The northern emirates tell a more fractured story. Ras Al Khaimah rents rose 10 percent over the past 12 months to AED57 per square foot, the fastest pace of the seven emirates, according to property website Bayut. That equates to AED57,000 a year on a home measuring 1,000 square feet. The RAK average hides significant variation in prices. In the Al Hamra area, a prime location overlooking Al Marjan Island named by Property Finder as one of the country’s best places to live, unfinished new developments were quoted at up to AED175,000 before the regional conflict. A recent inquiry for the same style of villa in a less popular area returned a quote of AED200,000.
The anticipation of the Wynn casino resort opening in RAK next year is also influencing the rental market. Property owners are in no rush to rent before the opening, since annual increases on an occupied unit are capped at around 5 percent. This dynamic is creating a tight supply situation, with owners preferring to wait for higher valuations rather than lock in tenants at current rates.

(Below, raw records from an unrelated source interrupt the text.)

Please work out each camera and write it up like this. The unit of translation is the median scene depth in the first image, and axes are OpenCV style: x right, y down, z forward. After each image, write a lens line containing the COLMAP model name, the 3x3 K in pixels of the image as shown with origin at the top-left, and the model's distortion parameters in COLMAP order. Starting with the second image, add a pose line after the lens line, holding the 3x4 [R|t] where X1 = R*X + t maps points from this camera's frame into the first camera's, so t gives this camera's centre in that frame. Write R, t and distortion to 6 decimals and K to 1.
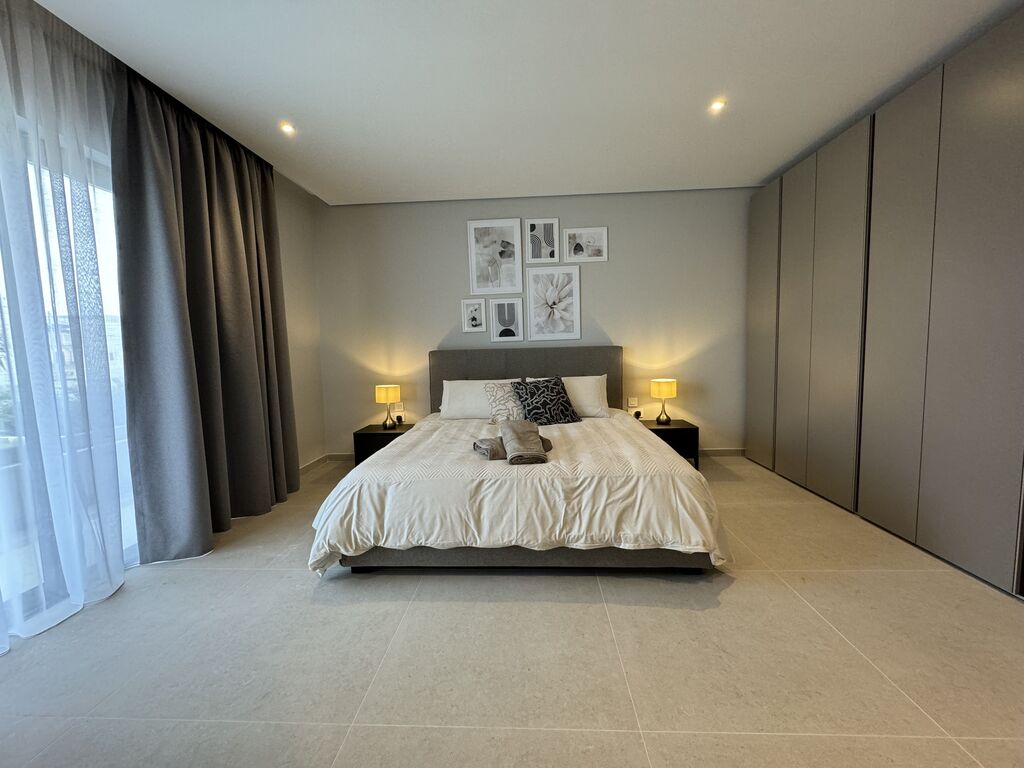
lens RADIAL K [[409.3, 0, 509.8], [0, 409.3, 382.7], [0, 0, 1]] dist [-0.001027, -0.000260]
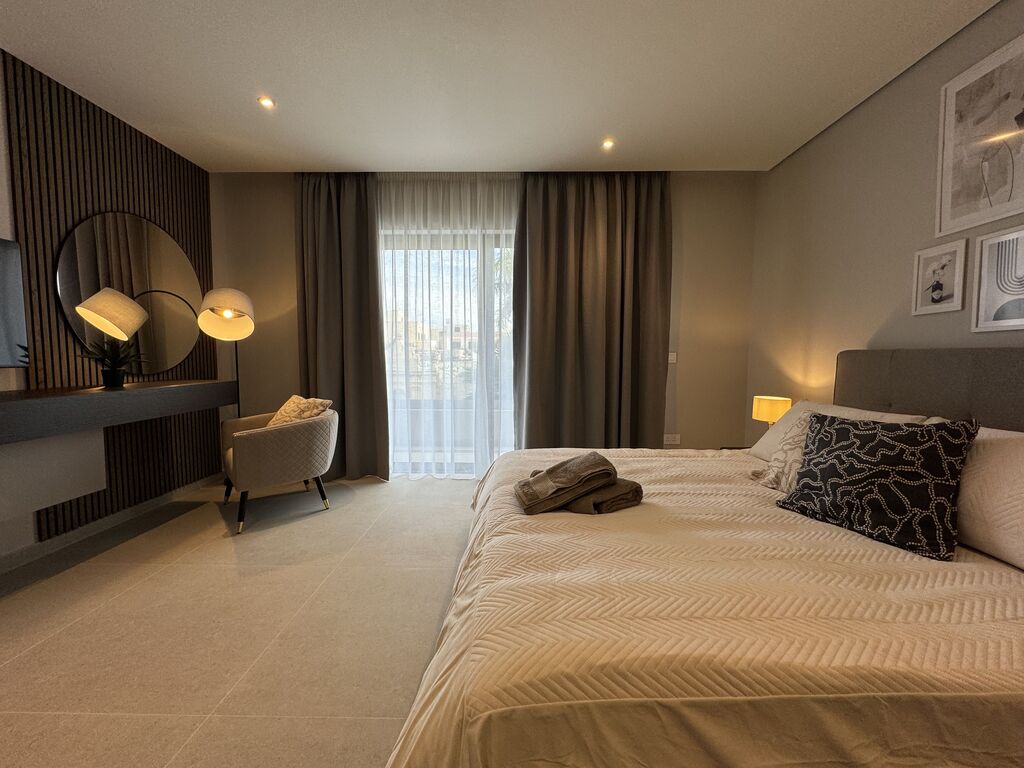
lens RADIAL K [[409.3, 0, 507.5], [0, 409.3, 381.7], [0, 0, 1]] dist [-0.001027, -0.000260]
pose [[0.043110, 0.083842, -0.995546, 0.386072], [-0.095342, 0.992270, 0.079438, -0.035096], [0.994511, 0.091492, 0.050770, 0.490041]]
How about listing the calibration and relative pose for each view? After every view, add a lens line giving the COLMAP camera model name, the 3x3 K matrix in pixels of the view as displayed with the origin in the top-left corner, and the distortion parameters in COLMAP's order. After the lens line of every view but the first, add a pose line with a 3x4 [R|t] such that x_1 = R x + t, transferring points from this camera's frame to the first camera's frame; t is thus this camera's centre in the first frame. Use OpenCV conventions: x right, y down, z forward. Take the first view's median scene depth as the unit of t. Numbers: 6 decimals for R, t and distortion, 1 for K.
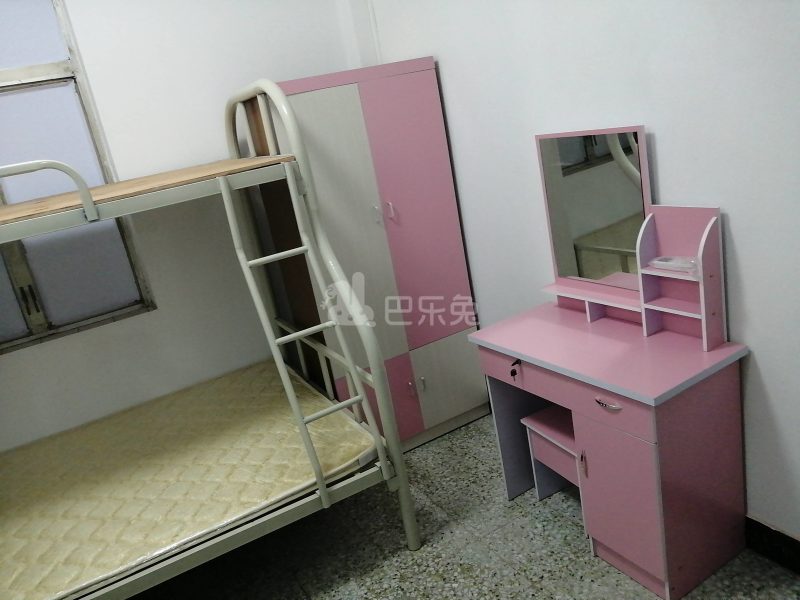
lens RADIAL K [[659.8, 0, 400.0], [0, 659.8, 300.0], [0, 0, 1]] dist [-0.005331, -0.006215]
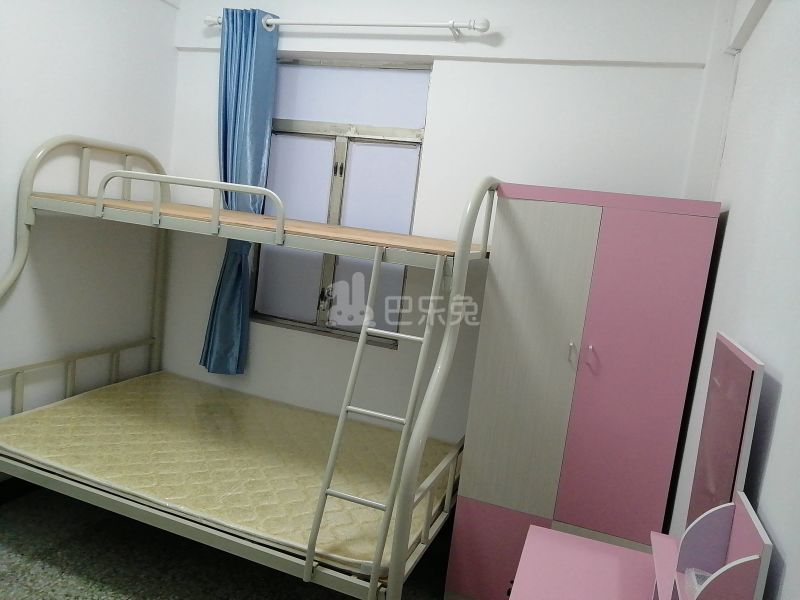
lens RADIAL K [[634.0, 0, 385.6], [0, 634.0, 299.7], [0, 0, 1]] dist [0.011695, -0.005098]
pose [[0.611068, 0.358119, -0.705936, 0.463623], [-0.441584, 0.894369, 0.071470, -0.175263], [0.656962, 0.268057, 0.704660, 0.285151]]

Ajman rents climbed 8.8 percent to AED31 per square foot. Umm Al Quwain rose a modest 3.4 percent to AED29. Sharjah edged up 1.7 percent to AED40. In Fujairah, rents fell 4 percent over the year to AED32 per square foot, the only emirate besides Dubai to see a decline.
Real estate surveyor Cavendish Maxwell argues that Dubai’s fundamentals still hold despite the cooling. “As Dubai’s real estate market continues to mature, well-located communities with quality developments and desirable amenities tend to demonstrate greater resilience and sustained demand, regardless of market cycle,” said Ronan Arthur, the company’s director and head of residential valuation.
The divergence across the emirates reflects the varied economic drivers at work in each market. Dubai’s cooling reflects a combination of new housing supply coming online, slowing population growth, and the impact of regional instability on investor confidence. Abu Dhabi’s rent freeze represents government intervention to address acute housing pressure. The northern emirates’ growth reflects spillover demand from Dubai and Abu Dhabi, as well as the specific appeal of RAK as an emerging tourism destination.
For investors, the divergent trends create both challenges and opportunities. Dubai’s cooling market may present entry points for buyers who were previously priced out, while the northern emirates’ growth offers potential for capital appreciation. The key question for all markets is whether the regional geopolitical situation stabilizes, which would likely trigger a recovery in tourism and investment flows across the UAE.
As Simmonds of Betterhomes put it: “As a landlord, you’ve got to be thinking: there is a significantly higher amount of supply out there with fewer people looking. You’ve got power on your side as a tenant, and there are plenty of options.” For Dubai’s rental market, at least, the balance of power appears to be shifting.